What you need to do:
Nothing but a number belongs in the answer: how many lines of the records below contain the string "Gérer".

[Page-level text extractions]
__________

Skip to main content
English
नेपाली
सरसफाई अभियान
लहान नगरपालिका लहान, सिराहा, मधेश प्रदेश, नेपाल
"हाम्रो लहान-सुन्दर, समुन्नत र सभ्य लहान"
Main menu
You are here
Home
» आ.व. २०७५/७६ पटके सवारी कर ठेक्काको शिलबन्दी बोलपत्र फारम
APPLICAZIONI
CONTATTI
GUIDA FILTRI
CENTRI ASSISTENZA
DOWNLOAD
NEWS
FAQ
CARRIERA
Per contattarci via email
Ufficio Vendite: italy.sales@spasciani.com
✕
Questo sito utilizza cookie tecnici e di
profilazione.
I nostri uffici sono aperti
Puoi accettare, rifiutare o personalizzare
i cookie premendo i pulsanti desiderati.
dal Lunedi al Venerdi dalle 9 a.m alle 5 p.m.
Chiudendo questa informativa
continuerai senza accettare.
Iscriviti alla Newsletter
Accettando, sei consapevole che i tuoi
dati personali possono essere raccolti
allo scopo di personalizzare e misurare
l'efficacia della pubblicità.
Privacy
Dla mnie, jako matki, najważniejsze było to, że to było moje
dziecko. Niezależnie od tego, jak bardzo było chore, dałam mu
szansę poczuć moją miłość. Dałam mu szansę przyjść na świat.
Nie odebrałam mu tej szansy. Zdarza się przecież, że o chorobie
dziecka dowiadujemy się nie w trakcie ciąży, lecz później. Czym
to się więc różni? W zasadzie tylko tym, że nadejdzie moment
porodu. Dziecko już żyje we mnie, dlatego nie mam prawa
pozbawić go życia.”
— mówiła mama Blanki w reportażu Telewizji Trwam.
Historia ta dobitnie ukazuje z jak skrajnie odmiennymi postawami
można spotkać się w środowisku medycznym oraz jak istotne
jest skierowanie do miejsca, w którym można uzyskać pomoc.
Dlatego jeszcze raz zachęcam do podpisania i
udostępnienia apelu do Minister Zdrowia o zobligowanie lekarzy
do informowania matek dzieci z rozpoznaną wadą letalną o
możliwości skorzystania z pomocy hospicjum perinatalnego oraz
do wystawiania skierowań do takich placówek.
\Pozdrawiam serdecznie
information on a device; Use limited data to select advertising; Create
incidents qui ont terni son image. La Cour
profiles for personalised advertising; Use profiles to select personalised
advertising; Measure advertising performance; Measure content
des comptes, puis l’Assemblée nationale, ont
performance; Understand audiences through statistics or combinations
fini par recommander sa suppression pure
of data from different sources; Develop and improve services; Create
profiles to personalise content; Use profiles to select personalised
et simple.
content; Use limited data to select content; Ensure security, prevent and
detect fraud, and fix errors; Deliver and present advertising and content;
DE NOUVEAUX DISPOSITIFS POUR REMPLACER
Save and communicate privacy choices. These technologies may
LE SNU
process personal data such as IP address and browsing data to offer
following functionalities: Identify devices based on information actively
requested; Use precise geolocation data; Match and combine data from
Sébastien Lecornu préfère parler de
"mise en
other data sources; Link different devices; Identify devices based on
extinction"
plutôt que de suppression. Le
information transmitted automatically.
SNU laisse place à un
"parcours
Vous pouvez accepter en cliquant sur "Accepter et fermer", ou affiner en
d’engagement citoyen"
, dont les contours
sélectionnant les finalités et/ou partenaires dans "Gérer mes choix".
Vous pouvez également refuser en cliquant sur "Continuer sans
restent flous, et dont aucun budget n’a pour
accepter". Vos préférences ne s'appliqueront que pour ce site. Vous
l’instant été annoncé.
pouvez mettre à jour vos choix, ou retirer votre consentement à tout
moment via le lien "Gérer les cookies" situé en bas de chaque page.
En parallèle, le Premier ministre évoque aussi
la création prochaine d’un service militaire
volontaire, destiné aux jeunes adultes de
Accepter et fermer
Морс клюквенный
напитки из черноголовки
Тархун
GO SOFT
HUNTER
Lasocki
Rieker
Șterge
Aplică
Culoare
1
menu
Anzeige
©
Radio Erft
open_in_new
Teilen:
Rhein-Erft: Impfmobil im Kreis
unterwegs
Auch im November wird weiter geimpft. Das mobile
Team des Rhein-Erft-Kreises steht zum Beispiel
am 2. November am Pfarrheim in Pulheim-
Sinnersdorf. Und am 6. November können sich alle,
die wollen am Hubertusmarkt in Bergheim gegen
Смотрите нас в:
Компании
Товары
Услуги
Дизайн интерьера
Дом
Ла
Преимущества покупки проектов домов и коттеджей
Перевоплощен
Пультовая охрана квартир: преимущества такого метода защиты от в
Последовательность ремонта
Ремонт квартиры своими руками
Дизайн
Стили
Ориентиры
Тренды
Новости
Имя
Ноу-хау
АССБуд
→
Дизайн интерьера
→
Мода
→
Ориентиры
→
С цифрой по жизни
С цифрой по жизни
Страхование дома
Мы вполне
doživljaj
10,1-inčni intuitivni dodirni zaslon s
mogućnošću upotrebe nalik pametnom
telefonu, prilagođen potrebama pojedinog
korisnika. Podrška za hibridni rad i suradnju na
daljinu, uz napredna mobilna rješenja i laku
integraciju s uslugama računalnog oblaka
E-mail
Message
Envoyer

__________

Your response:
2